Is anyone at the MoJ listening to Simon Hughes?
The Lib Dem's man in the Ministry of Justice has been rediscovering his principles of late. Simon Hughes has been taking journalists around progressive prisons, demanding a reduction in the number of people we send behind bars and focusing on women inmates. For a man who a year ago would not allow a cigarette paper between his position and that of Chris Grayling, it has been a welcome affirmation of his liberal credentials ahead of the election.
But is Hughes' newfound political determination bearing fruit? We ask because the MoJ still appears not to have started a review he ordered five months ago. In September, he called for an urgent review of the way legal aid cuts had impacted on children following a scathing report by children’s commissioner Maggie Atkinson.
He told the Guardian:
"I have asked the Ministry of Justice to review the findings in this report. We have had to make difficult decisions to protect legal aid for the long term but this shouldn't be at the expense of the rights of children. If there are gaps in the new system I am determined they are addressed urgently."
All very commendable. So it's strange that now, several months later, the review has not taken place. A parliamentary question tabled last week asked:
"To ask the secretary of state for justice, whether his department is conducting a review of children's access to legal aid."
Here's the answer, from justice minister Shailesh Vara:
"The MoJ is not currently conducting a specific review of children's access to legal aid. As the minister of state for justice and civil liberties set out on February 5th, in his answer to the honourable member’s previous question on this matter, the government continues at all times to review the operation of the legal aid system.
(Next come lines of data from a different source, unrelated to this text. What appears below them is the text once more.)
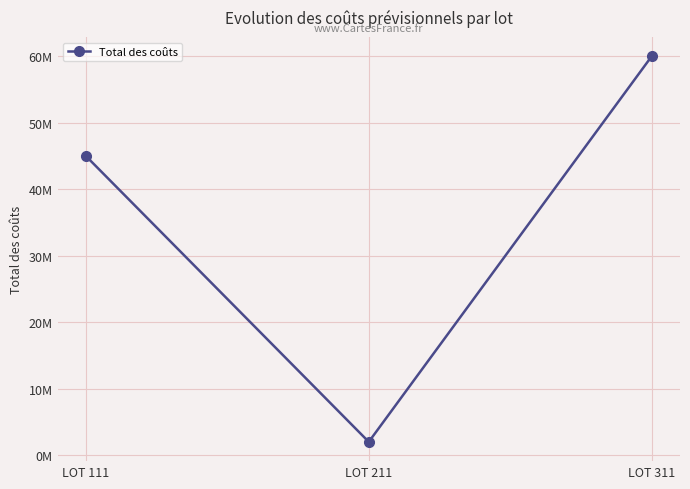

Between LOT 111 and LOT 211, which is larger?

LOT 111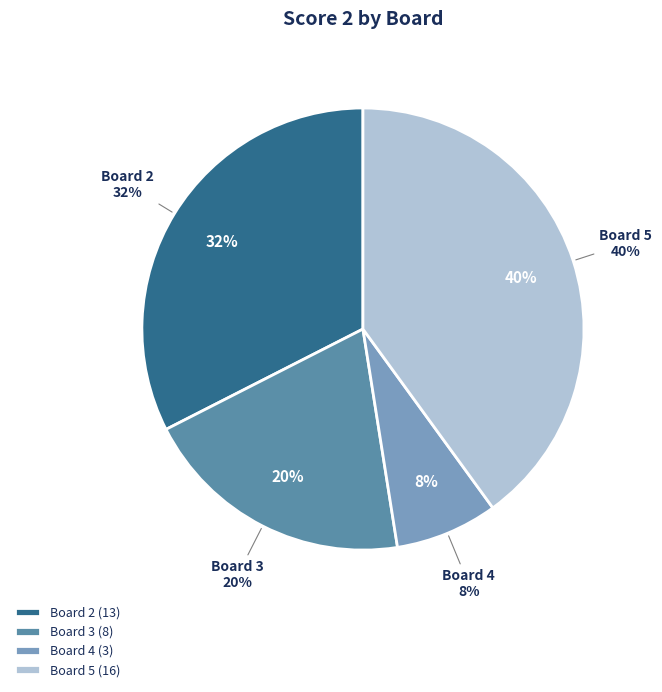

Combined, what portion of the pie is Board 5 and Board 3?

60.0%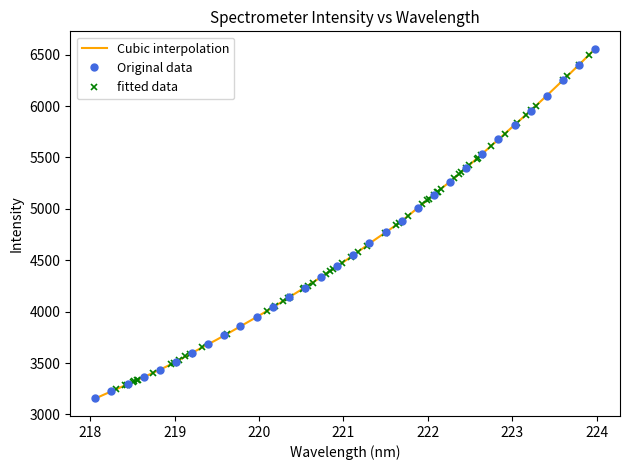

What is the minimum value for Original data?

3155.0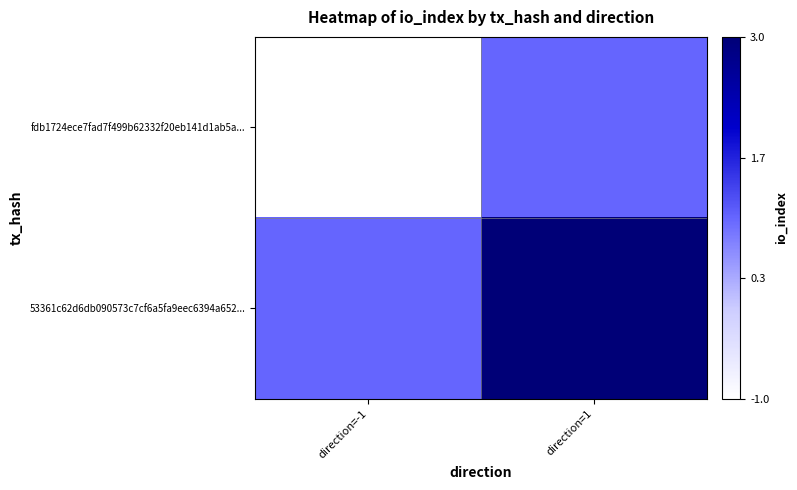

Reading left to right, list all the values displayed in this chart.

fdb1724ece7fad7f499b62332f20eb141d1ab5a...: direction=-1=-1	direction=1=1
53361c62d6db090573c7cf6a5fa9eec6394a652...: direction=-1=1	direction=1=3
Ministers have considered, and will continue to consider, all representations and evidence about the impact of LASPO [the Legal Aid, Sentencing and Punishment of Offenders Act] on young people."
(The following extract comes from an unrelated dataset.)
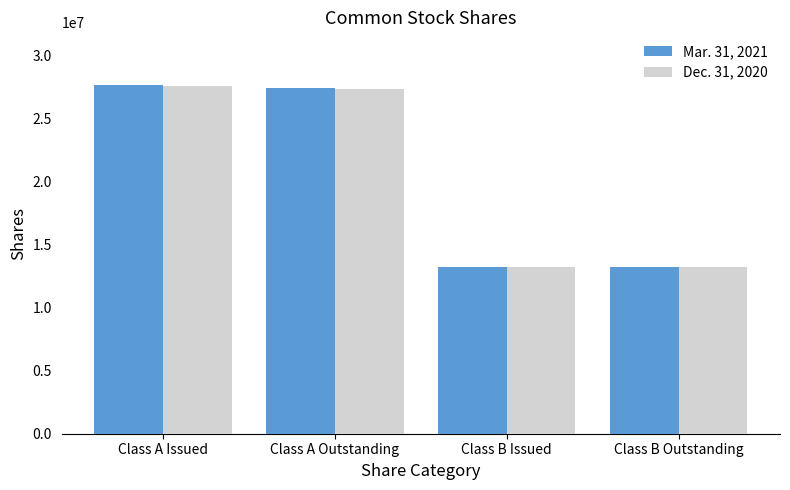

Which series has the widest spread of values?

Mar. 31, 2021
So apparently there's no review going on after all. Either he lied, which is unlikely, or his department simply ignored his request.
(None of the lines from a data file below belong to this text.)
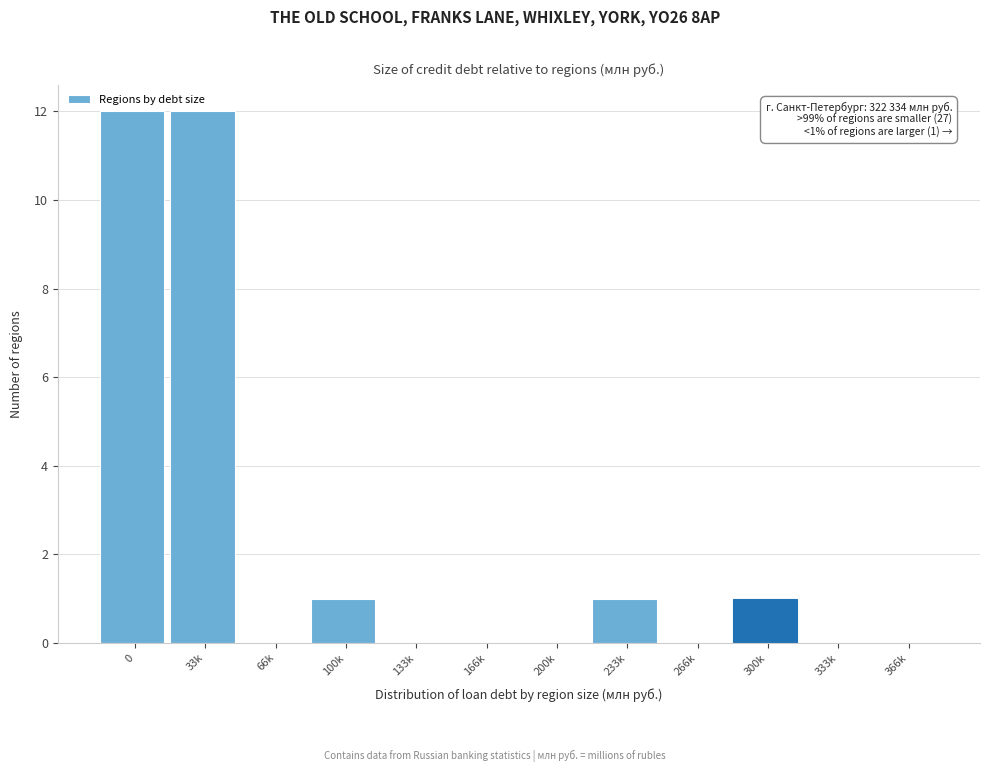

Reading left to right, list all the values displayed in this chart.

0=12	33k=12	66k=0	100k=1	133k=0	166k=0	200k=0	233k=1	266k=0	300k=1	333k=0	366k=0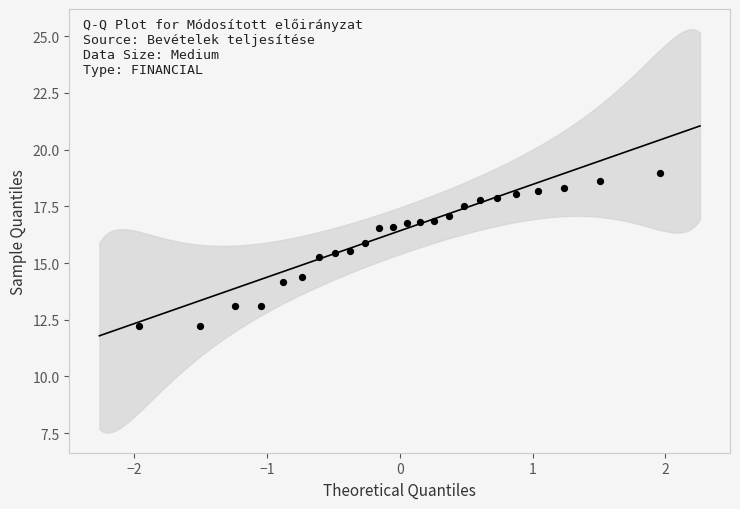

What is the range of Y values (max minus min)?

6.8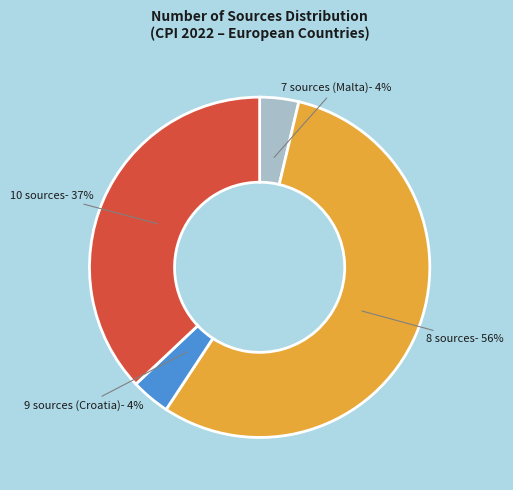

Between 9 sources (Croatia) and 10 sources, which is larger?

10 sources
If Hughes is irritated by his inability to get his department to carry out even his most modest demands, he can content himself with the knowledge that it is hardly better at justifying its own agenda. Another parliamentary question asked Chris Grayling what estimate he had made of the number of judicial reviews which had been granted on minor technicalities. One would expect the department to know such things. After all, Grayling had insisted repeatedly and at length that charities and campaign groups, acting as a fifth column for the Labour party, were using these minor technical judicial reviews to suffocate government.
So it's strange that the department has no idea what the answer is.
Vara replied:
"The government has not made an estimate of the number of applications for judicial review which are granted on procedural defects or minor technicalities. Judicial review applications are not recorded in an accessible and reliable electronic form, but rather in paper case files which would need to be manually searched and as such there is no central figure. However, those involved in judicial reviews, including government departments, local authorities and businesses, are fully aware of the ways in which the judicial review process can be misused."
It is a remarkable admission. Judicial review supposedly had to be reformed because it was being used for minor technicalities. But the government does not know how many minor technicalities were leading to successful judicial reviews, which rather undercuts their argument. If one were very cynical one might suggest that the minor technicalities argument was spurious nonsense cooked up to justify an attack on judicial scrutiny.